Querosene cai 14,5%: por que passagens aéreas não vão cair agora

Queda de 14,5% no preço do querosene de aviação e passagens aéreas
Apesar da forte queda no preço do querosene, passagens aéreas não devem cair imediatamente por conta de outros custos operacionais.

A Petrobras anunciou um corte de 14,5% no preço do querosene de aviação (QAV) para julho, reduzindo R$ 0,81 por litro cobrado das distribuidoras. Se o combustível representa um dos maiores custos operacionais das companhias aéreas, essa trégua nos gastos deveria chegar ao bolso do passageiro? A resposta depende de uma conta que ignora apenas o preço do barril de petróleo.

O alívio no caixa das operações aéreas

O corte vigente a partir de julho marca o segundo recuo consecutivo na cotação do insumo. Em junho, a estatal já havia promovido uma redução de 14,2%, ou R$ 0,93 a menos por litro. Juntas, as duas revisões revertem parte de uma forte curva de alta que incomodava o setor desde março.

A justificativa para o ajuste está no mercado global. Segundo a Petrobras, as cotações internacionais do querosene perderam fôlego após o recuo nas tensões geopolíticas no Oriente Médio. O temor de interrupções na rota do Estreito de Ormuz, que havia elevado os custos da commodity, se dissipou no curto prazo.

Para as companhias aéreas, a notícia representa oxigenação direta na operação. O QAV responde por uma fatia considerável das despesas de qualquer voo comercial, e qualquer variação cambial ou no petróleo impacta imediatamente o resultado operacional das empresas. Mas o efeito mais relevante aparece fora dos balanços.

Por que o bilhete não fica mais barato

Embora o custo do combustível tenha caído, a passagem aérea não acompanha automaticamente essa trajetória. A definição do valor cobrado do passageiro obedece a outras variáveis de mercado, como a oferta de assentos, a demanda por viagens, a concorrência e a taxa de câmbio do dólar.

Os números recentes ajudam a entender esse descompasso. Dados da Agência Nacional de Aviação Civil (Anac) apontam que a tarifa média doméstica atingiu R$ 632,53 em maio. Esse valor representa uma alta de 11,2% frente ao mesmo mês de 2025.

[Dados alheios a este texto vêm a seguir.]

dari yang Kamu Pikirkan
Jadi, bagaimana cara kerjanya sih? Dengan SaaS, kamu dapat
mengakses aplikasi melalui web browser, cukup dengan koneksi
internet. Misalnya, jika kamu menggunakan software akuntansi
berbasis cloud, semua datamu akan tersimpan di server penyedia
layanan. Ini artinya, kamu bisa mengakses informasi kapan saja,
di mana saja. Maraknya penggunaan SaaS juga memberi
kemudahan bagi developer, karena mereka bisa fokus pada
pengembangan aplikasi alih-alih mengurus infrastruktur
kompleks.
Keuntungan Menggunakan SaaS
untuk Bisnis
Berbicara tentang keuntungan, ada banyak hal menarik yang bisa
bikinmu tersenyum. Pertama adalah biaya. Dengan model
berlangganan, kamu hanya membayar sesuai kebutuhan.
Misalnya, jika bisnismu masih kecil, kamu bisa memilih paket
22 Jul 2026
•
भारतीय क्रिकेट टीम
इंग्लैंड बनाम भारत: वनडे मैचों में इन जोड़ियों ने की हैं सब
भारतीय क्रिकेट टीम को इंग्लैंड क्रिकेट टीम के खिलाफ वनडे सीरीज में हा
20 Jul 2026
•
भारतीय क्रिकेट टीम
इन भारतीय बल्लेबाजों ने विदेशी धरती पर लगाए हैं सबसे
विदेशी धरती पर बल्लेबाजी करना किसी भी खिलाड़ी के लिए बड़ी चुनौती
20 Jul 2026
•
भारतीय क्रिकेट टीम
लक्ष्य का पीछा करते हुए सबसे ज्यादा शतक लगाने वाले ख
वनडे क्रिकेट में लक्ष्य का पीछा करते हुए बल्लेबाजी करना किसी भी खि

  • Preço médio da passagem (maio/2026): R$ 632,53 (+11,2% ao ano)
  • Preço médio do QAV (maio/2026): R$ 6,46 por litro (+68,5% ao ano)
  • Corte de junho: -14,2% (R$ 0,93 por litro)
  • Corte de julho: -14,5% (R$ 0,81 por litro)

A herança da alta e o que observar daqui pra frente

Apesar dos dois recuos seguidos, a conta acumulada ainda pesa. Em 2026, o querosene de aviação registra alta acumulada de 40,5%. Na comparação entre o valor atual e o praticado em dezembro de 2025, o litro do insumo permanece R$ 1,39 mais caro. As empresas continuam tentando recompor margens diluídas pelos meses anteriores.

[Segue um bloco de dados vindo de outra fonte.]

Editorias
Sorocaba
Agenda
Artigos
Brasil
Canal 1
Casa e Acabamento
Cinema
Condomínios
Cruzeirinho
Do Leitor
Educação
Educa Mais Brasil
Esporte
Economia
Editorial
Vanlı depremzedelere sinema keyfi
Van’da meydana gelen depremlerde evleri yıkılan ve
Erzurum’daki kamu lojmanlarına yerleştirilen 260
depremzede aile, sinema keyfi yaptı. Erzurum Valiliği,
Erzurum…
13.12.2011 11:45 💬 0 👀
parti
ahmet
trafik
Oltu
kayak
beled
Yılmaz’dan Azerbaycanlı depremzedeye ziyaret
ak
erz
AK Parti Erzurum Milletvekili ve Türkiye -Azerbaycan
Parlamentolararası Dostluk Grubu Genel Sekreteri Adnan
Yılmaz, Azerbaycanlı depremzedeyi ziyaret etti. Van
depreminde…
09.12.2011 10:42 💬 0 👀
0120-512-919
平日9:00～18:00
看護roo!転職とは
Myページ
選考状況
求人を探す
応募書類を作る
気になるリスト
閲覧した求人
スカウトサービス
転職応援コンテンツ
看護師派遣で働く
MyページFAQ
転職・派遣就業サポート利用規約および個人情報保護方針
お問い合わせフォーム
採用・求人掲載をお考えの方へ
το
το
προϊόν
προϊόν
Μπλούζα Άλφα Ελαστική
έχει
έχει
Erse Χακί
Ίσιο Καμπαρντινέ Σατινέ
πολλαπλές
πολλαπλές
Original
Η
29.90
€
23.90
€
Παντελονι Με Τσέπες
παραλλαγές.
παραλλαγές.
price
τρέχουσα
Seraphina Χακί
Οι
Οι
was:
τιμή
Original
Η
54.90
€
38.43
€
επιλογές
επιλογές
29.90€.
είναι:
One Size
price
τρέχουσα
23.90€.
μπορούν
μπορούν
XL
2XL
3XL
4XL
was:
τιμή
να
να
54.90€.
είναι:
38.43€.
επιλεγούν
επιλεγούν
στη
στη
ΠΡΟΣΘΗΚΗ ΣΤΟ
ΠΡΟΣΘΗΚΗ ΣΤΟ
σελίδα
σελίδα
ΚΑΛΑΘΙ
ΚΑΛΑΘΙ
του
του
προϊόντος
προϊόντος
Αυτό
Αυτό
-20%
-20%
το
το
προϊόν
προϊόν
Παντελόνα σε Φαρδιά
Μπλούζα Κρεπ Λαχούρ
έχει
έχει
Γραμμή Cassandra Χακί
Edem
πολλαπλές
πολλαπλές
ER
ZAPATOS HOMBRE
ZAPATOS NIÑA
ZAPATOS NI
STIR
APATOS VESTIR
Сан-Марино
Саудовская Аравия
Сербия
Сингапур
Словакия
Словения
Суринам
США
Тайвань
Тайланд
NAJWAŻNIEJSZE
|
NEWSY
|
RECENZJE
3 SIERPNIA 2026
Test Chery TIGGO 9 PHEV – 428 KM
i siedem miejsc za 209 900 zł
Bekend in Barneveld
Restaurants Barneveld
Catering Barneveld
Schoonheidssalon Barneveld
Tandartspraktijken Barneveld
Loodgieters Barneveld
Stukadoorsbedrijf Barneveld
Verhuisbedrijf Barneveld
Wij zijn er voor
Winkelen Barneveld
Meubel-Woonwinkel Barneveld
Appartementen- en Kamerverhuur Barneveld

A pressão sobre os custos foi tamanha que, em maio, a ANP registrou um salto de 68,5% no valor do litro do QAV na comparação anual, pico que antecedeu as revisões para baixo da estatal. Com as revisões de junho e julho, a tendência é de estabilidade no custo do insumo enquanto não houver novos choques geopolíticos.

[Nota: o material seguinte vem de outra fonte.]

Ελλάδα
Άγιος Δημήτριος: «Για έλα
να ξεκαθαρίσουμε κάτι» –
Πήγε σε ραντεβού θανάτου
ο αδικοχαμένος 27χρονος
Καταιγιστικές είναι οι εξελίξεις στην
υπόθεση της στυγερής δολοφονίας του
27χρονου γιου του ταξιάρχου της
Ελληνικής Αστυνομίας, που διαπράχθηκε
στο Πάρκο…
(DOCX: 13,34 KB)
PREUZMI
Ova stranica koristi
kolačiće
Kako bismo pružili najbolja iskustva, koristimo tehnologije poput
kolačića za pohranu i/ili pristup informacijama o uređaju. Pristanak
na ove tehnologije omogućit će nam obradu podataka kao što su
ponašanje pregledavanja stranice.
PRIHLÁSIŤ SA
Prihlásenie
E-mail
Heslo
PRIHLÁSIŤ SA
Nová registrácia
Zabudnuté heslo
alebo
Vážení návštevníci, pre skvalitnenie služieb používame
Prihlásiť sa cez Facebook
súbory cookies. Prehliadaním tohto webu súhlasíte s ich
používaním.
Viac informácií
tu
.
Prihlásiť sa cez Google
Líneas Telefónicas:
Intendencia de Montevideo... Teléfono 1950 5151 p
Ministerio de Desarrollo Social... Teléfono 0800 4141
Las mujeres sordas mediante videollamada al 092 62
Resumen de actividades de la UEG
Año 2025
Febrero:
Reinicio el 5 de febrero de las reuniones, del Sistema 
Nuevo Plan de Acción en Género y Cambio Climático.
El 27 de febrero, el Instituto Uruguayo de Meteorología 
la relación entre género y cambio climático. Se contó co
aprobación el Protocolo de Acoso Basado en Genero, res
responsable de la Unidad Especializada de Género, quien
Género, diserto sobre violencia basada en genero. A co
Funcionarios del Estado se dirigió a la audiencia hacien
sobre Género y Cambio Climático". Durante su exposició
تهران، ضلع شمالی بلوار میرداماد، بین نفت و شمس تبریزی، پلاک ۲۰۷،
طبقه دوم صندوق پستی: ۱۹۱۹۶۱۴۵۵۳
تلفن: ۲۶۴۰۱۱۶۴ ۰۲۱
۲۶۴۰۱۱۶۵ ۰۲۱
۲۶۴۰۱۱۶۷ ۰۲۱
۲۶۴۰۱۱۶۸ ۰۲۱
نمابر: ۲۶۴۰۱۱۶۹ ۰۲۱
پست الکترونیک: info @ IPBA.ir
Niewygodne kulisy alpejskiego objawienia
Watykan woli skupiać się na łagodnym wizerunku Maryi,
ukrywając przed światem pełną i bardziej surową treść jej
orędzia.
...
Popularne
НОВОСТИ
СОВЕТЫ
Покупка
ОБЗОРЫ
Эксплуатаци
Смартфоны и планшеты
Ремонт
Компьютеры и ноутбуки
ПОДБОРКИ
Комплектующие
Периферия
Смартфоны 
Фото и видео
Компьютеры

O que observar daqui para a frente é a velocidade da recuperação da demanda aérea e o comportamento da moeda norte-americana. Se a procura por voos se mantiver aquecida nas temporadas de férias e o dólar continuar em patamares elevados, a redução no querosene servirá apenas para segurar novos reajustes nos bilhetes, não para revertê-los. A trégua veio para o caixa das empresas; o bolso do viajante continuará dependendo da lei da oferta e procura.